**ABOUT THIS EXERCISE**: Copy out all lines from the entries below in which "письме" occurs.

▶

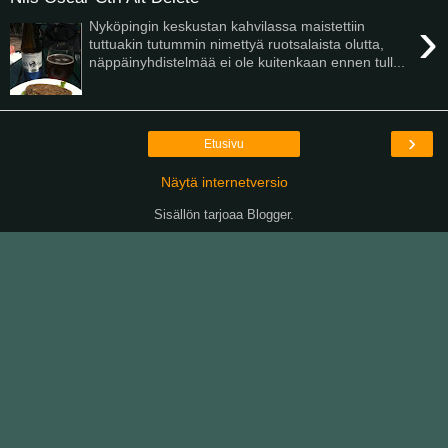
›
Nyköpingin keskustan kahvilassa maistettiin
tuttuakin tutummin nimettyä ruotsalaista olutta,
näppäinyhdistelmää ei ole kuitenkaan ennen tull...
›
Etusivu
Näytä internetversio
Sisällön tarjoaa
Blogger
.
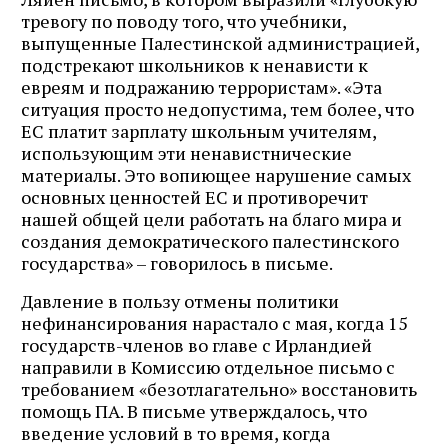
тревогу по поводу того, что учебники,
выпущенные Палестинской администрацией,
подстрекают школьников к ненависти к
евреям и подражанию террористам». «Эта
ситуация просто недопустима, тем более, что
ЕС платит зарплату школьным учителям,
использующим эти ненавистнические
материалы. Это вопиющее нарушение самых
основных ценностей ЕС и противоречит
нашей общей цели работать на благо мира и
создания демократического палестинского
государства» – говорилось в письме.
Давление в пользу отмены политики
нефинансирования нарастало с мая, когда 15
государств-членов во главе с Ирландией
направили в Комиссию отдельное письмо с
требованием «безотлагательно» восстановить
помощь ПА. В письме утверждалось, что
введение условий в то время, когда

◀

**SOLUTION FOR THIS PROBLEM**:
государства» – говорилось в письме.
помощь ПА. В письме утверждалось, что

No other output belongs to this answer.